— WHAT TO PRODUCE —
Working from the entries below, count every line that includes the word "retraite". Return the figure alone.

------ MATERIAL TO PROCESS ------

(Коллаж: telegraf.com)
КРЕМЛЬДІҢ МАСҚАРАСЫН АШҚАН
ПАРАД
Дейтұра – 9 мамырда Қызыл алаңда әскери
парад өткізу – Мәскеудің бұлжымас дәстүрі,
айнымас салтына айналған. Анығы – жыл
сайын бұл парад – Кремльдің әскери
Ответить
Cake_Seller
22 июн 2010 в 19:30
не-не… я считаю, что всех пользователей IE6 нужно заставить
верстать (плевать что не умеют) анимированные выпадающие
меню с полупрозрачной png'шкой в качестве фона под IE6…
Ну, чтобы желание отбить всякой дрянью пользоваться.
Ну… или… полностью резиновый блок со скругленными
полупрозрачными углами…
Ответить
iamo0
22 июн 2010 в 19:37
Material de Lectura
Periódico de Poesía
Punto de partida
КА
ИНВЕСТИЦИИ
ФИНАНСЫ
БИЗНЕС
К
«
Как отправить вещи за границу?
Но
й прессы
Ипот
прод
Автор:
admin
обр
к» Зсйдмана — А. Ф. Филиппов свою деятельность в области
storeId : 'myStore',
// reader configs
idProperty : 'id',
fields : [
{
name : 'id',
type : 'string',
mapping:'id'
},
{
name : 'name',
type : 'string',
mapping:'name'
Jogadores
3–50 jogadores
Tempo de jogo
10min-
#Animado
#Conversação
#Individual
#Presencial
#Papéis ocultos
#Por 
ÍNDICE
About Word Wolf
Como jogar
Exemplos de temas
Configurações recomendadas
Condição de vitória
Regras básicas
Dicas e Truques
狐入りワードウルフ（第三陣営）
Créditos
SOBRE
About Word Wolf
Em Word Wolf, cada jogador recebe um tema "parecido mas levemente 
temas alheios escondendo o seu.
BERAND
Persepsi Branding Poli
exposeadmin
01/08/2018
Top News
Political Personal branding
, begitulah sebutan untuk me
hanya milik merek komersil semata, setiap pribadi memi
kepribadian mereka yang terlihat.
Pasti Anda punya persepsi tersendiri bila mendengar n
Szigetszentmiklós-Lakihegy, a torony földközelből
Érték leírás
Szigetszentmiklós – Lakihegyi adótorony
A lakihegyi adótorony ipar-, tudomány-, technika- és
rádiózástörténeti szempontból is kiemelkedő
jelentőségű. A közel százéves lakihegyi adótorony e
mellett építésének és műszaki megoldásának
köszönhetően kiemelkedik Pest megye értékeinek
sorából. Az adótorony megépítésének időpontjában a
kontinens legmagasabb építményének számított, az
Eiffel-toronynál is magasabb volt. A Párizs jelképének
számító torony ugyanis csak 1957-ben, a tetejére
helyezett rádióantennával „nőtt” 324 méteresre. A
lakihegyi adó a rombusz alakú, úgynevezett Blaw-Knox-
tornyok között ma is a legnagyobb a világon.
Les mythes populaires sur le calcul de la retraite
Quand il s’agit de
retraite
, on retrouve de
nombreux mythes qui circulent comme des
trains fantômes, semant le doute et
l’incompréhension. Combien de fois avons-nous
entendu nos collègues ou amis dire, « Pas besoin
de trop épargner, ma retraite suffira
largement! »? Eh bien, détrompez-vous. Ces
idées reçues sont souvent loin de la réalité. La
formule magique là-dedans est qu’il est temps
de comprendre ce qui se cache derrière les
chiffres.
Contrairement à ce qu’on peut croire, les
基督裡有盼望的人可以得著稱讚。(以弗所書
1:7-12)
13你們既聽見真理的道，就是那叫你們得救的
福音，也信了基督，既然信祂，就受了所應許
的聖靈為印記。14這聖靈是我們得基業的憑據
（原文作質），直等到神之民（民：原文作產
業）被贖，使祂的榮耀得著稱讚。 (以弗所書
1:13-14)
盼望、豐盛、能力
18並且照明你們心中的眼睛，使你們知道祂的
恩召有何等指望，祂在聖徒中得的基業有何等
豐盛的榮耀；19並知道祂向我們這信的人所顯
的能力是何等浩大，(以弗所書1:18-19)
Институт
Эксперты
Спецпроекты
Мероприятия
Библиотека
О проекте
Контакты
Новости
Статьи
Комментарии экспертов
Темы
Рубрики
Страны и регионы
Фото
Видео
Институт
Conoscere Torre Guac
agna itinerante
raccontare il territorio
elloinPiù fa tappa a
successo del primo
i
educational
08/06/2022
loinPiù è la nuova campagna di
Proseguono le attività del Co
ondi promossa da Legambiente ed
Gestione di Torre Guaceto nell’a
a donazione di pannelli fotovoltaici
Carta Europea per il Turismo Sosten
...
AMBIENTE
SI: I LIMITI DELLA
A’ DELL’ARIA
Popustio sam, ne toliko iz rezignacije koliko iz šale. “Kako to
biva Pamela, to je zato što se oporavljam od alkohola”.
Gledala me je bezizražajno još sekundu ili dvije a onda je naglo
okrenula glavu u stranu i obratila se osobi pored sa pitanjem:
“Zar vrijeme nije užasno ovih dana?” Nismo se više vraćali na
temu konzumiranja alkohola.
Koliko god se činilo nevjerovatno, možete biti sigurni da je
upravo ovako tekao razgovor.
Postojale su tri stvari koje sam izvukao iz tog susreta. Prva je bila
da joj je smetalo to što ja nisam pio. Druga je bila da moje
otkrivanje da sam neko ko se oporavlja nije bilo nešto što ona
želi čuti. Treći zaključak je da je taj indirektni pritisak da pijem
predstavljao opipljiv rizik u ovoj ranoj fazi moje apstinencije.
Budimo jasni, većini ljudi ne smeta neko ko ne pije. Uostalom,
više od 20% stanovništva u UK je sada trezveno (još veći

------

— FINISHED TASK —
3